И ещё много дел и забот у Журов — но нам и малой части из того не постичь. Мудрость великую и многие тайны нашего мира хранят Журы. Много чудесного могут они, многое делают, но тихо и незаметно для людей. И сами на глаза человеку не показываются. Да и захочешь — не узришь: прозрачное, как родниковая вода, тело у Журов. В шаге от тебя в воде ли, в траве затаится — и нет его. А плавают Журы быстро, ползают ловко. Лишь изредка, чтобы Помощь или Весть донести, являются они людям. Да и то, лишь тому человеку, у которого сердце чистое и чуткое!

Так и живут Журы четыре года в трудах праведных. А на пятый год, когда лето уж под горку катится, сходятся Журы в глубине Великого Мха, в местах топких и непроходимых. Вьёт на болоте каждый Жур себе гнёздышко-шар, навроде того, что синицы строят, и засыпает в нём на три дня. А на Спаса Яблочного, в День Преображения, просыпается в гнезде молодой Журавль. Вида обычного, от других журавлей неотличимого, да во всём остальном — иной.

Собираются Журы-журавли по осени в стаю и улетают.

И летят они без отдыха много дней и ночей, летят за край Земли, сквозь чёрное небо к далёким звёздам.

И когда приходит срок, по одному покидают Журы клин стройный и дальше в одиночку путь держат. Так как звезда у каждого своя!

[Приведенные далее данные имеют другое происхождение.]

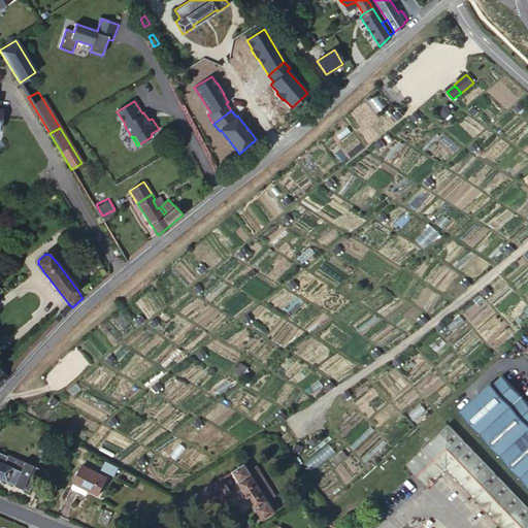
[(61,318),(72,307),(68,303),(58,315),(61,318)]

Потому и имена их истинные — как у звёзд!»

Афанасий закончил говорить, но ещё какое-то время ребята молчали, задумчиво глядя в догорающий костёр. Первым подал голос Фёдор:

— Афонь, а они взаправду есть? Журы?

— Не знаю… На то он и Сказ — всю жизнь размышлять…

А после, когда возвращались в серых сумерках домой, как-то по-новому, загадочно и грустно сверкала Жур-река. И было жаль одиноко летящих в бесконечной ночи Журов.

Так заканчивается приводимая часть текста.